Thiele worked as the Southampton Town attorney and the East Hampton Town Planning Board attorney at first, tacking on the same role for the East Hampton Zoning Board of Appeals in this span as well. After five years as a municipal lawyer, Thiele ran for office to the Suffolk County Legislature, a role he served in for four years. He then ran as an independent for Southampton Town Supervisor, serving there for four years before Behan stepped down from his role as an assemblyman to become the New York State Director of Veteran Affairs in 1995. Thiele ran in the special election to replace Behan in New York’s 2nd Assembly District, and won in a landslide. He would go on to win re-election to this seat eight times before it was redrawn and became New York’s 1st Assembly District. Thiele won re-election to the 1st District six times.
Through his long and illustrious political career, Thiele feels that his time in the Assembly has been the most rewarding, and cites several policies as things he hopes will be remembered as his legacy.
“I chair the local governments committee in the New York State Assembly. And I love local government. I love working in local government,” Thiele said. “One of the big things I worked on was the Community Preservation Fund. When my obituary gets written, which hopefully isn’t in the near future, I know that that’s going to be in the first or second paragraph.
“I’ve also been proud of what I’ve done in the area of environmental preservation. Sponsoring the legislation that got the Peconic Estuary to be included in the National Estuary Program. We had to pass legislation to nominate it. I think the Peconic Estuary has been an example of good regional planning where we’ve made a difference in protecting the Peconic. This last year, another environmental initiative was with the Suffolk County Water Quality Restoration Act, which was on the ballot and got 71% of the vote, and it’s going to provide somewhere in the neighborhood of, over the next 50 years, of somewhere around $60 billion for water quality improvement projects.
“Two years ago we were able to get the Community Housing Fund, which I think is really the sister proposal to the Community Preservation Fund. We’re preserving the character and the resources of the community, but people have to still be able to afford to stay here and live here and work here. And you know, I was just talking with the town supervisor in Southampton, and the Community Housing Fund has already generated $19 million for housing.
“I’m proud to say that I offered some leadership towards these policies. But the thing that I learned most about government, and about all the things I talk about that got done, is you never accomplish anything by yourself. A lot of good ideas die on the vine because people fail to put together the kinds of consensus and coalitions that are necessary to get things done. There were dozens of people that were involved in making the CPF a success, and I got to provide some leadership with that.”

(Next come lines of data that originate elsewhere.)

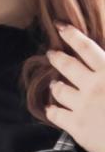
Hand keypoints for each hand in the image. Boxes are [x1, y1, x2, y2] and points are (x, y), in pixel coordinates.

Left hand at [46, 21, 104, 151]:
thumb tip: (101, 61)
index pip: (86, 47)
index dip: (71, 35)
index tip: (60, 26)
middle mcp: (93, 85)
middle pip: (67, 66)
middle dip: (56, 57)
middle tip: (51, 53)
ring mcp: (81, 105)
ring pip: (59, 89)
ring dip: (55, 85)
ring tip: (55, 83)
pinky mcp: (74, 125)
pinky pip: (54, 113)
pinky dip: (51, 109)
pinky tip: (50, 107)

Thiele did not seek re-election in 2024, and will be replaced by Southampton Town Councilman Tommy John Schiavoni, whom Thiele calls a “great successor.” While Thiele says he plans to be involved in the community still, his career as a politician has come to a close, and he looks forward to spending more time with his wife NancyLynn, children Michael, Jeffrey, and Josephine, and his grandchildren.
Having once been a young person looking to make a change for their home, Thiele had some parting words of advice to anyone looking to get involved in politics.
“People should know what a great honor it is, what an opportunity is, it is to, first of all, have the trust of the people in your community and have the opportunity to do things to help them,” Thiele said. “You must do it for the right reasons, and recognize that there are sacrifices that come with it. There’s ups and downs to this kind of job. But seeing results – seeing a historic site get preserved, seeing people be able to stay in their homes – it’s a great feeling to know that you were able to be a part of that.”